WRITTEN TASK 1 ::
How many lines in the entries contain the string "github"? Case counts. Give only the number.

Lampião, photographed in 1926
Virgulino Ferreira da Silva
June 7, 1897
Serra Talhada, Pernambuco, Brazil
|Died||July 28, 1938 (aged 41)|
Angicos, Sergipe, Brazil
|Cause of death||Shot by paramilitary police|
|Known for||Banditry, murder, robbery, extortion|
|Spouse(s)||Maria Déia (Maria Bonita)|
|Parent(s)||José Ferreira da Silva, Maria Lopes|
"Captain" Virgulino Ferreira da Silva (Brazilian Portuguese: [viʁɡwlĩnw feˈʁejɾɐ da ˈsjwvɐ]), better known as Lampião (older spelling: Lampeão, Portuguese pronunciation: [lɐ̃piˈɐ̃w], meaning "lantern" or "oil lamp"), was probably the twentieth century's most successful traditional bandit leader. The banditry endemic to the Brazilian Northeast was called Cangaço. Cangaço had origins in the late 19th century but was particularly prevalent in the 1920s and 1930s. Lampião led a band of up to 100 cangaceiros, who occasionally took over small towns and who fought a number of successful actions against paramilitary police when heavily outnumbered. Lampião's exploits and reputation turned him into a folk hero, the Brazilian equivalent of Jesse James or Pancho Villa.
Virgulino was born on June 7, 1897, near the village of Serra Talhada, on his father's 'ranch' named Passagem das Pedras in the semi-arid backlands (sertão) of the state of Pernambuco. He was the third of nine children of José Ferreira da Silva and Maria Lopes, a humble family of subsistence farmers. Until he was 21 years old, he worked hard herding his father's few cattle, sheep and goats, becoming a skilled rider and 'cowboy'. He was also an accomplished leathercraft artisan. Though he never attended school he was literate and used reading glasses—both quite unusual features for the rough and poor region where he lived.

DATA RECORDS ::

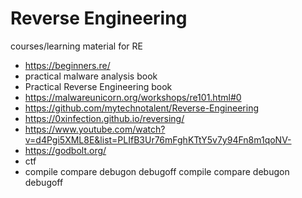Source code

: # Reverse Engineering
courses/learning material for RE

- https://beginners.re/
- practical malware analysis book
- Practical Reverse Engineering book
- https://malwareunicorn.org/workshops/re101.html#0
- https://github.com/mytechnotalent/Reverse-Engineering
- https://0xinfection.github.io/reversing/
- https://www.youtube.com/watch?v=d4Pgi5XML8E&list=PLIfB3Ur76mFghKTtY5v7y94Fn8m1qoNV-
- https://godbolt.org/ 
- ctf
- compile compare debugon debugoff compile compare debugon debugoff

WRITTEN TASK 2 ::
According to the Lampião text, where did he fall in birth order among his parents' children?

ANSWER SPACE 1 ::
2

ANSWER SPACE 2 ::
He was the third of nine children.